» **Job**: Sort through the entries below and pull out lines containing the word "papier".

• • • •

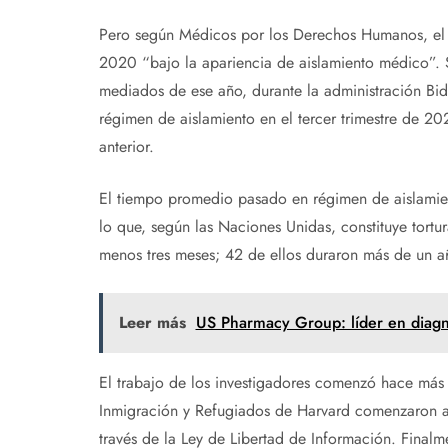
Pero según Médicos por los Derechos Humanos, el 
2020 “bajo la apariencia de aislamiento médico”.
mediados de ese año, durante la administración Bid
régimen de aislamiento en el tercer trimestre de 20
anterior.
El tiempo promedio pasado en régimen de aislamient
lo que, según las Naciones Unidas, constituye tort
menos tres meses; 42 de ellos duraron más de un a
Leer más
US Pharmacy Group: líder en diag
El trabajo de los investigadores comenzó hace más
Inmigración y Refugiados de Harvard comenzaron a
través de la Ley de Libertad de Información. Fina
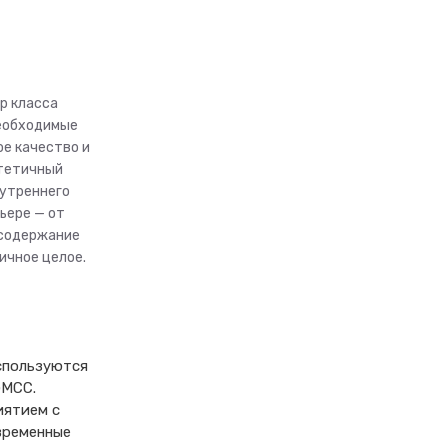
R32
LS-
H24KFE2/LU-
H24KFE2
р класса
необходимые
е качество и
стетичный
нутреннего
ьере — от
 содержание
ичное целое.
спользуются
GMCC.
иятием с
временные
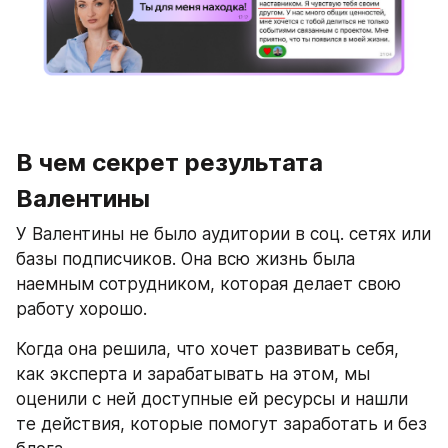
В чем секрет результата 
Валентины
У Валентины не было аудитории в соц. сетях или 
базы подписчиков. Она всю жизнь была 
наемным сотрудником, которая делает свою 
работу хорошо.
Когда она решила, что хочет развивать себя, 
как эксперта и зарабатывать на этом, мы 
оценили с ней доступные ей ресурсы и нашли 
те действия, которые помогут заработать и без 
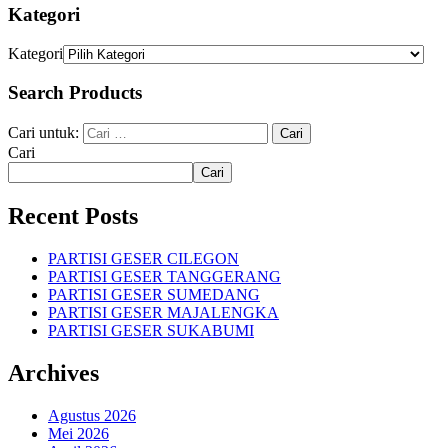
Kategori
Kategori
Search Products
Cari untuk:
Cari
Cari
Recent Posts
PARTISI GESER CILEGON
PARTISI GESER TANGGERANG
PARTISI GESER SUMEDANG
PARTISI GESER MAJALENGKA
PARTISI GESER SUKABUMI
Archives
Agustus 2026
Mei 2026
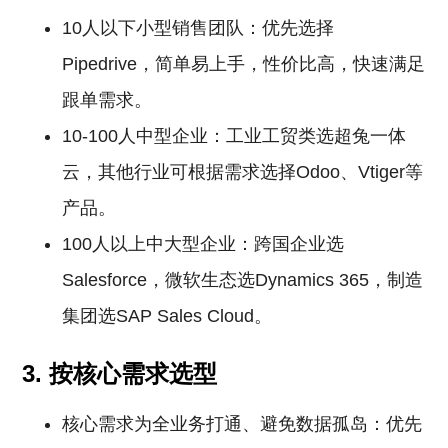
10人以下小型销售团队：优先选择
Pipedrive，简单易上手，性价比高，快速满足
跟单需求。
10-100人中型企业：工业工贸类选超兔一体
云，其他行业可根据需求选择Odoo、Vtiger等
产品。
100人以上中大型企业：跨国企业选
Salesforce，微软生态选Dynamics 365，制造
集团选SAP Sales Cloud。
3. 按核心需求选型
核心需求为全业务打通、避免数据孤岛：优先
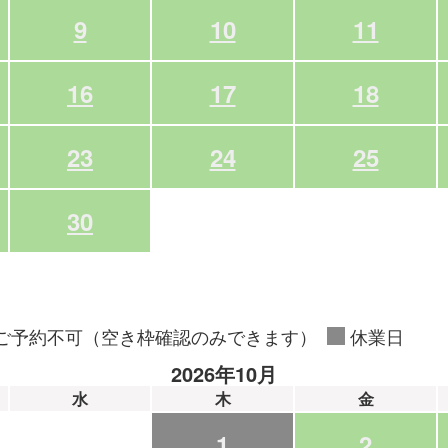
9
10
11
16
17
18
23
24
25
30
ご予約不可（空き枠確認のみできます）
休業日
2026年10月
水
木
金
1
2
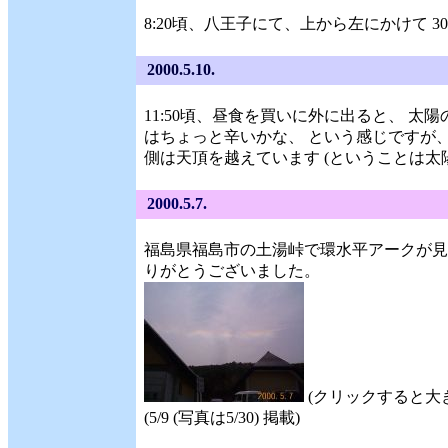
8:20頃、八王子にて、上から左にかけて 
2000.5.10.
11:50頃、昼食を買いに外に出ると、 
はちょっと辛いかな、 という感じですが、
側は天頂を越えています (ということは太
2000.5.7.
福島県福島市の土湯峠で環水平アークが見
りがとうございました。
(クリックすると大
(5/9 (写真は5/30) 掲載)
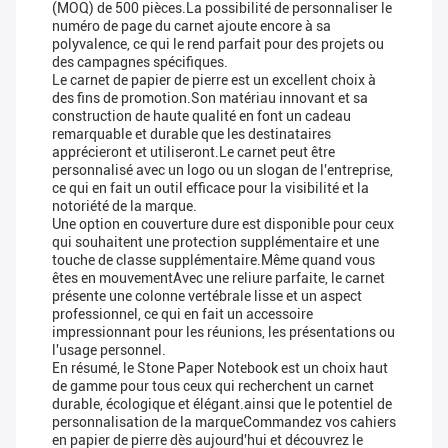
(MOQ) de 500 pièces.La possibilité de personnaliser le
numéro de page du carnet ajoute encore à sa
polyvalence, ce qui le rend parfait pour des projets ou
des campagnes spécifiques.
Le carnet de papier de pierre est un excellent choix à
des fins de promotion.Son matériau innovant et sa
construction de haute qualité en font un cadeau
remarquable et durable que les destinataires
apprécieront et utiliseront.Le carnet peut être
personnalisé avec un logo ou un slogan de l'entreprise,
ce qui en fait un outil efficace pour la visibilité et la
notoriété de la marque.
Une option en couverture dure est disponible pour ceux
qui souhaitent une protection supplémentaire et une
touche de classe supplémentaire.Même quand vous
êtes en mouvementAvec une reliure parfaite, le carnet
présente une colonne vertébrale lisse et un aspect
professionnel, ce qui en fait un accessoire
impressionnant pour les réunions, les présentations ou
l'usage personnel.
En résumé, le Stone Paper Notebook est un choix haut
de gamme pour tous ceux qui recherchent un carnet
durable, écologique et élégant.ainsi que le potentiel de
personnalisation de la marqueCommandez vos cahiers
en papier de pierre dès aujourd'hui et découvrez le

• • • •

» **Expected answer**:
Le carnet de papier de pierre est un excellent choix à
en papier de pierre dès aujourd'hui et découvrez le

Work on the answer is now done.